The film was directed by James Wan of Saw fame and this is a good example of him expanding away from the slash and splash horror film. I think with some more work he can expand onto more levels of horror. Aside from that “DM” bit it was a good film and well made. Leigh Whannell wrote this and is also a part of the Saw team. It’s good to see them experimenting with different flavor of horror.
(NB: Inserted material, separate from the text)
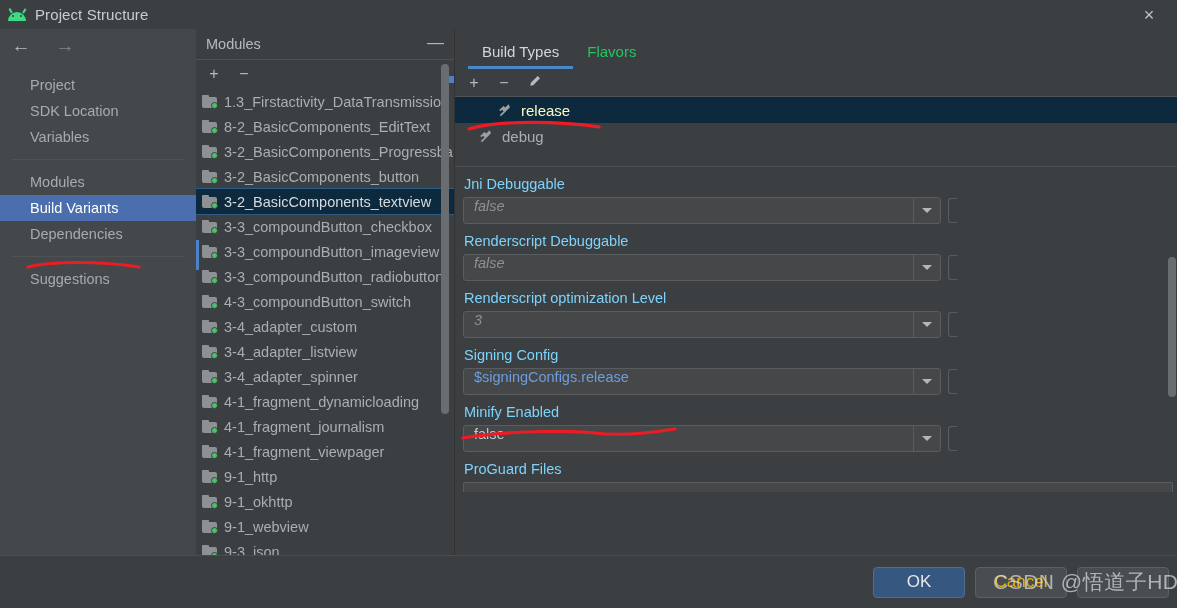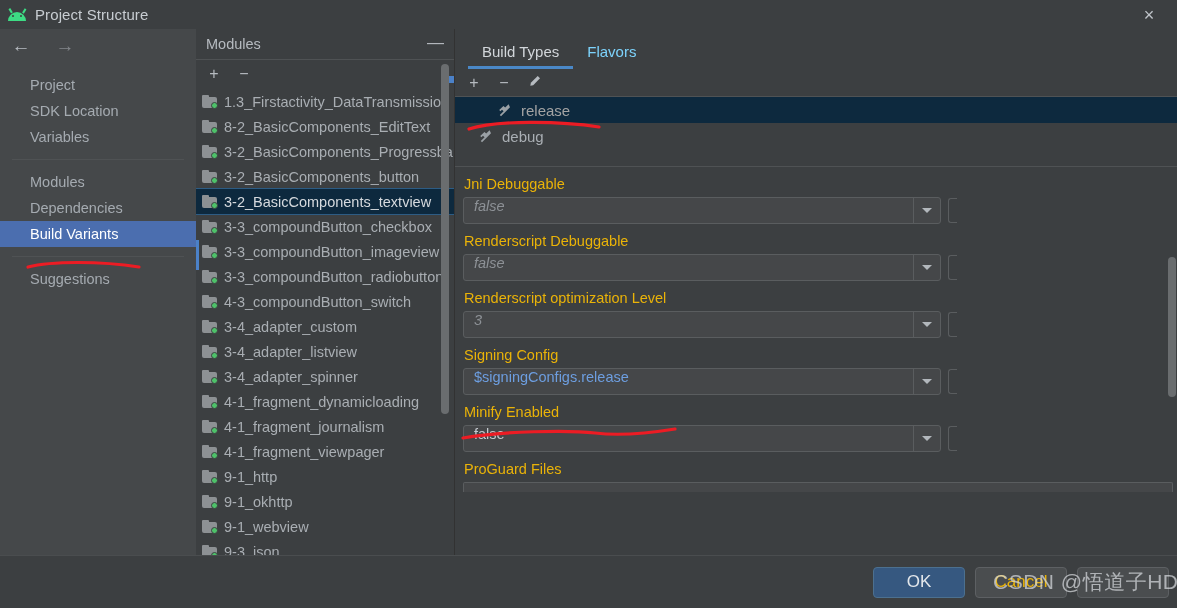"Flavors" .tab { color: #7dd3fc -> #22c55e }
The biggest problem with films in this genre is the misunderstanding that horror has to be in your face and explosive. Loud does not equal scary. It takes a master to make the film build slowly and let the viewer scare themselves. If you have brought the viewer along correctly all you have to do to scare them is something very small on screen. It’s those moments I savor in a horror film. An excellent example was in Independence Day. The shot where the camera focuses on the eye of the creature and all it does is open. Everyone in the audience jumped at that small action. It was fun on my second viewing to watch the reaction to it. Try this, if you have seen the horror movie already and know a scary part is coming up, turn and watch the audience jump in unison.
For this review I ask you what is one scene that scared you the most in a movie, I mean the most mind bending reality cracking scariest moments. One that stands out in my mind is from Signs when Mel Gibson is walking through the corn fields and with his flashlight we see a green leg step back into the corn. That freaked me out. What is your scariest memory in a film?